Machiavel apporte une image corrompue,sectaire de la Cour de Rome et dénonce les pratiques et les
intrigues qui s'y trouvent.Pour conclure l'Eglise de Rome s'est détachée de tous ses fondements et ne
vit désormais que pour elle même et non plus pour guider les fidèles.
Machiavel s'oppose catégoriquement au principe que la présence du pape et de la
Cour de Rome aient une quelconque influence sur la prospérité italienne, au contraire il affirme que
cette propérrité est même entravée par l'Eglise de Rome et que les italiens seuls sont à l'origine du
renouveau culturel(L 20-3).

III Situation italienne au XVIe siècle

A)La volonté de Machiavel pour l'Italie


Machiavel recherche les moyens de parvenir à une véritable Italie unifiée sous un même régime
républicain. Pour lui, les guerres intestines et le poids écrasant de l'autorité du Pape font que le pays
ne peut être unifié, à moins qu'un Prince n'en prenne l'initiative.Machiavel soutient que l'Italie ne
peut prospérer convenablement si elle n'est pas unifiée telle que le sont la France ou l'Espagne(l30)
Pour Machiavel également théoricien sur la guerre,l'Italie est faible face aux attaques exterieures car
elle n'est pas unifiée,en effet de petits états ne sont pas aptes pour lutter contre des Etats tels que la
France(l43-44).L'Italie est comparée ainsi à une proie pour n'importe quel assaillant.
Les puissances étrangères qui ont combattu sur le sol italien tels la France ou les suisses ont
toujours servi l'intérêt de l'Eglise,lequel va à l'encontre de l'intéret italien(l38-40)

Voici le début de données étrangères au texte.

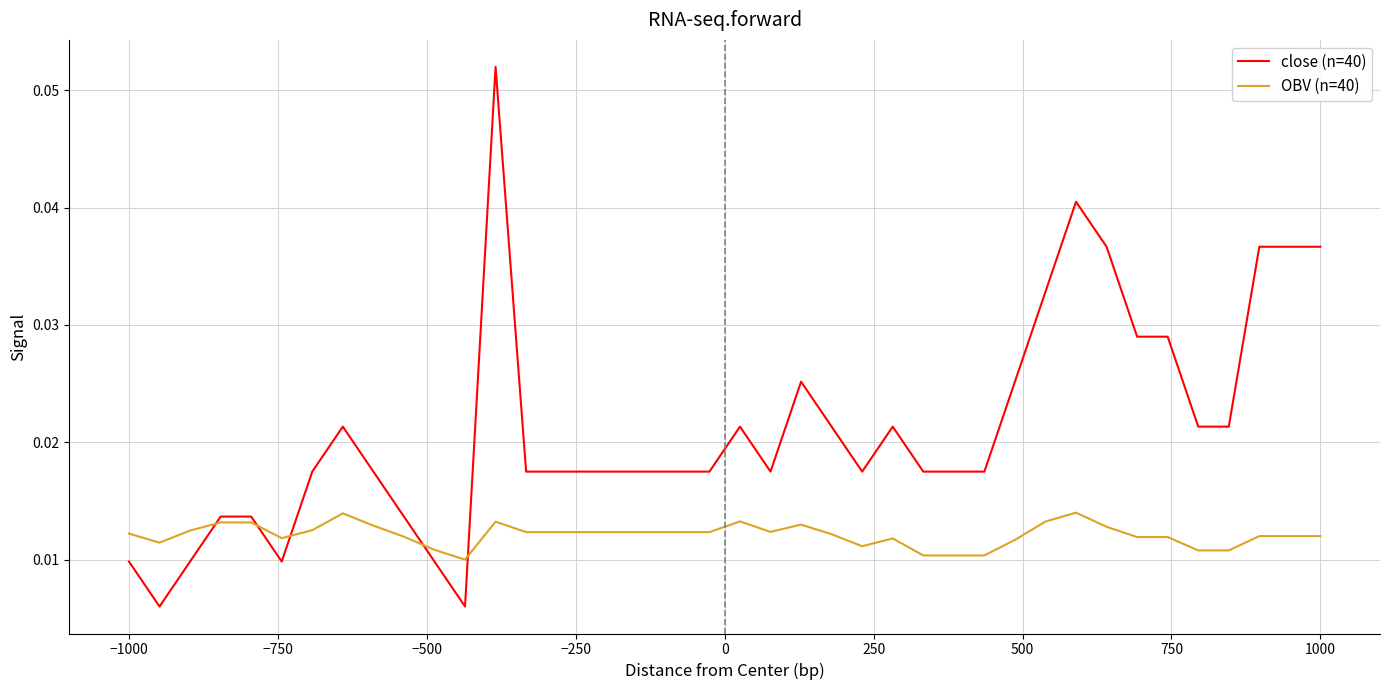

What are all the series names shown in the legend?

close (n=40), OBV (n=40)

B)L'Eglise responsable du morcellement de l'Italie


Pour Machiavel l'Eglise empêche l'unification italienne selon plusieurs principes:
d'une part il aurait été nécéssaire qu'elle disparaisse pour permettre l'union italienne cependant la
partcipation de puissances étrangères a sa sauvegarde ont toujours empéché ceci.
Machiavel présente le désir de survie de l'Eglise tel un parasite qui ne parvient pas à être éliminé et
qui représente le dernier rempart d'un évenement tant attendu(l35-36)
D'un autre point de vue Machiavel regrette alors la faiblesse de l'Eglise qui aurait pu concourir à
l'unité italienne(l34).En effet l'Eglise a déja acquis un domaine temporel.Etant donné qu'elle parvint
à vaincre les Lombards ou les vénitiens avec l'aide de puissances etrangères bien que ces derniers
reprensentaient a leur époque l'etat le plus puissant d'Italie.
Machiavel espère en effet qu'un etat italien plus puissant que les autres permette l'unification,en ce
sens il précise que Rome avec l'aide de puissances étrangères avait cette faculté mais ne l'a pas fait
mais en plus elle a annihilé les autres espoirs d'unification tels les Lombards.

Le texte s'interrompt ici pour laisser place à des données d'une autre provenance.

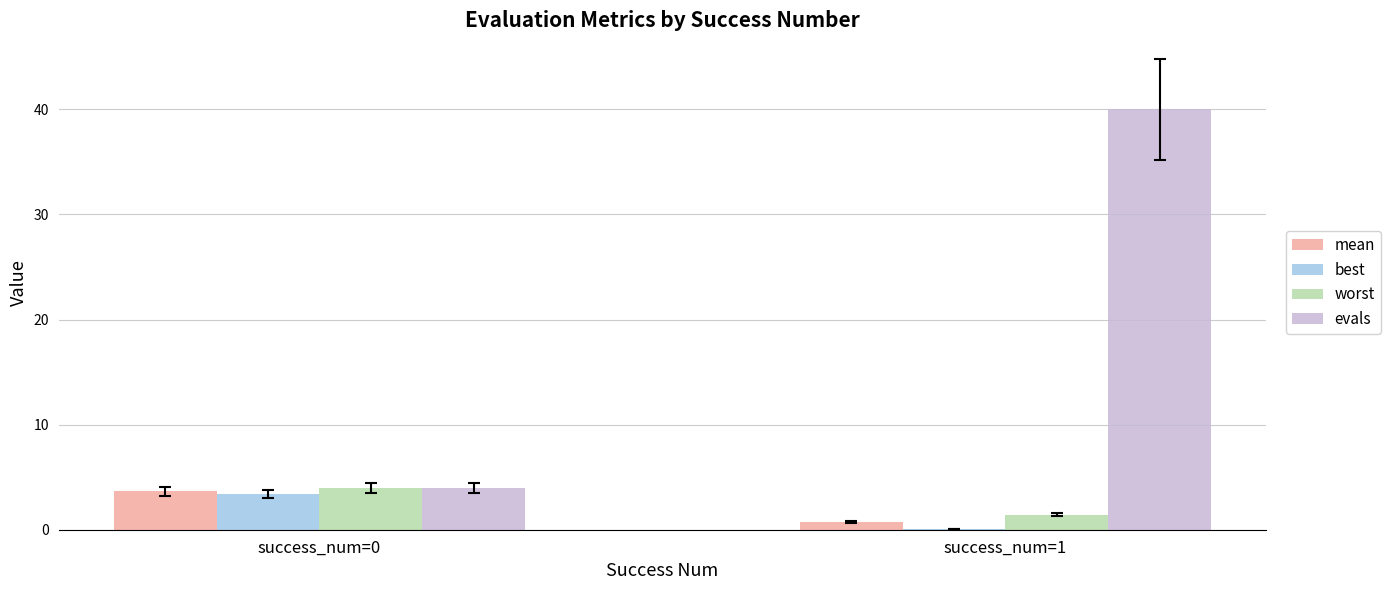

At which category is the sum across all series the highest?

success_num=1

Machiavel tient avec l'Eglise la source des maux de l'Italie mais également de l'Europe.
Il affirme au travers d'un discours particulièrement anti-cléricale que la faiblesse de l'Italie est dû à
un etat de cause à effet dont le premiere élément se trouve être l'Eglise de Rome.
En effet l'éxistence même de l'Eglise n'a pour lui plus de sens car elle ne ressemble désormais qu'à
une sphère de manipulation,d'intrigues et d'argent qui a depuis bien longtemps oublié les rapports
affectifs avec les croyants.De plus cette dernière ,en se battant avec l'aide de puissances étrangères
pour la préservation de son territoire et de sa survie, a toujours empéché qu'un état italien domine
l'Italie et ne l'unifie.
Ce texte ,destiné certainement aux monarques italiens pour leur rendre compte du besoin d'union
italienne pour se préserver des etats voisins,possède une portée historique conséquente car il
propose trois cents ans avant l'union officielle italienne l'idée d'uniformiser le pays.